- [Problem to work on]: In the listing, take the lines starting with the line containing "Suprafaţă utilă" and going on through the line containing "Amplasat in ansamblu". Write only those lines out again, replacing "Nr." with "Număr" and leaving everything else unchanged.

===== Entries supplied

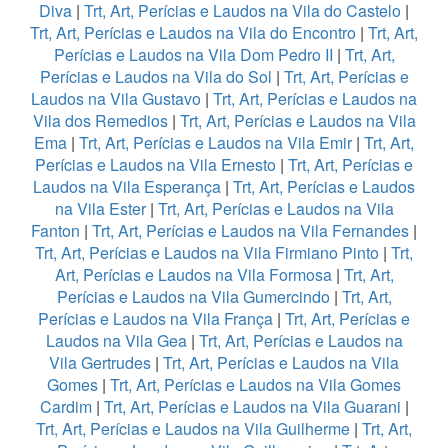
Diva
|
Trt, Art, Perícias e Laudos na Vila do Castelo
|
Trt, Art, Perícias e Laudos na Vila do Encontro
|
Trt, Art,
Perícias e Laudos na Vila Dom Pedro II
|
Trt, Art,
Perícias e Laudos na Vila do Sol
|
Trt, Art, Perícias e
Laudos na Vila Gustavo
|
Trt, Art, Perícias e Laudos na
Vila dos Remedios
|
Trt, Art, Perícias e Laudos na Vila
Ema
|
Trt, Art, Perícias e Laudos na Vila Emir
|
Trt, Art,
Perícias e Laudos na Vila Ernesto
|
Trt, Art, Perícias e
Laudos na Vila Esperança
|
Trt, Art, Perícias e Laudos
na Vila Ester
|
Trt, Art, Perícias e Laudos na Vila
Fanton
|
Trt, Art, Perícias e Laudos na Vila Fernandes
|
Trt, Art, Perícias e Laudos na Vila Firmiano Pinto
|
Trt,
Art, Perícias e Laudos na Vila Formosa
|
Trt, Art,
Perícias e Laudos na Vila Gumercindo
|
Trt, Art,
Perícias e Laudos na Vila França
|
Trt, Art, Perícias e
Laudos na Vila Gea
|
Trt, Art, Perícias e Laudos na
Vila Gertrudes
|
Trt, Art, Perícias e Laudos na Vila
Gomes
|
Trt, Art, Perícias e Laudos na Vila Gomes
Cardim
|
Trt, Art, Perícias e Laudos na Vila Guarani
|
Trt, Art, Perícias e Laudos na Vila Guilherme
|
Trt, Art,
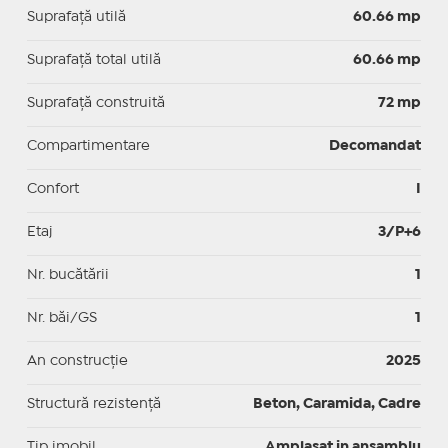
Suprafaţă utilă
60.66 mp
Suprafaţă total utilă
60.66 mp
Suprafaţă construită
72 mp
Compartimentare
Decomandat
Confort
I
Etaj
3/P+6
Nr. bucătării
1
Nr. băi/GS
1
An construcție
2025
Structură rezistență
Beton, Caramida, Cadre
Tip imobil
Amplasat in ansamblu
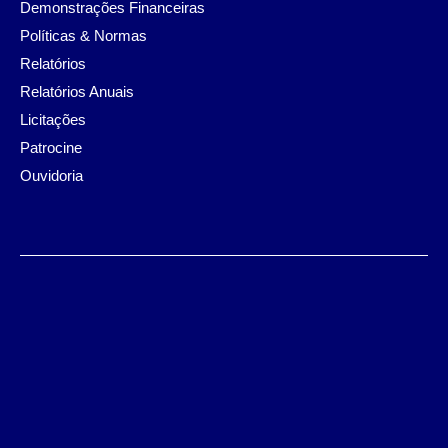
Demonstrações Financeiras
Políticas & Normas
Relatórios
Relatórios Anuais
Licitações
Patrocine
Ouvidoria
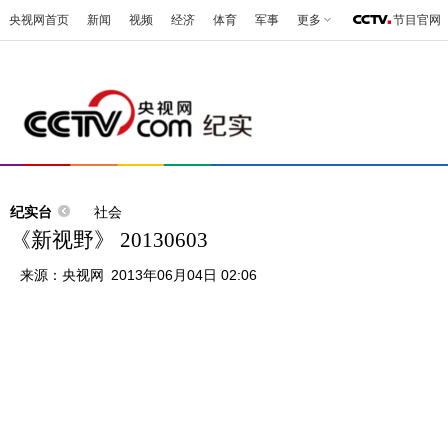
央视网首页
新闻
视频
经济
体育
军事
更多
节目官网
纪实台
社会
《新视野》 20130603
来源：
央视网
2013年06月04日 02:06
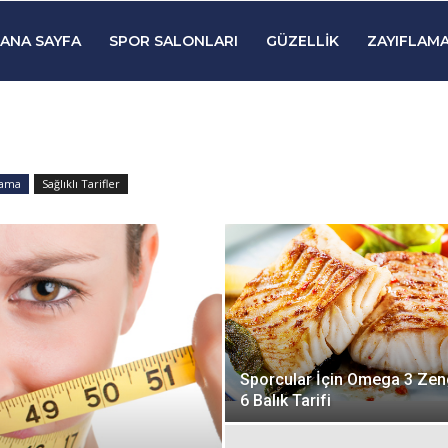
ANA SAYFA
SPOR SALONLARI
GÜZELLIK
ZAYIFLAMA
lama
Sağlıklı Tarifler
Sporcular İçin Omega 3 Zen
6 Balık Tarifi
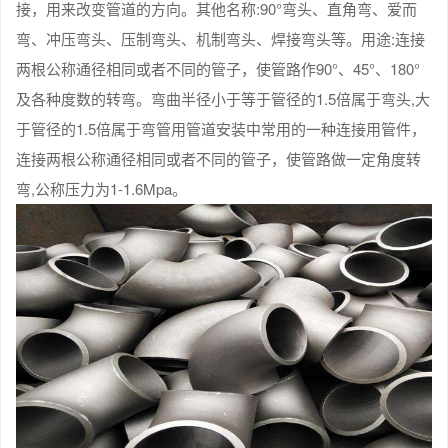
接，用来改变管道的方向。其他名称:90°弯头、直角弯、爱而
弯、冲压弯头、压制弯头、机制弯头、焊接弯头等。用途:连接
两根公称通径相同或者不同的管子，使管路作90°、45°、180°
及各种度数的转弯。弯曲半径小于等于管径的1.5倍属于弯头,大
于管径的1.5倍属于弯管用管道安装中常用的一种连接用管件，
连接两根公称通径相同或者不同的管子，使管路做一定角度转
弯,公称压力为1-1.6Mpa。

==========

- [Your response]:
Suprafaţă utilă
60.66 mp
Suprafaţă total utilă
60.66 mp
Suprafaţă construită
72 mp
Compartimentare
Decomandat
Confort
I
Etaj
3/P+6
Număr bucătării
1
Număr băi/GS
1
An construcție
2025
Structură rezistență
Beton, Caramida, Cadre
Tip imobil
Amplasat in ansamblu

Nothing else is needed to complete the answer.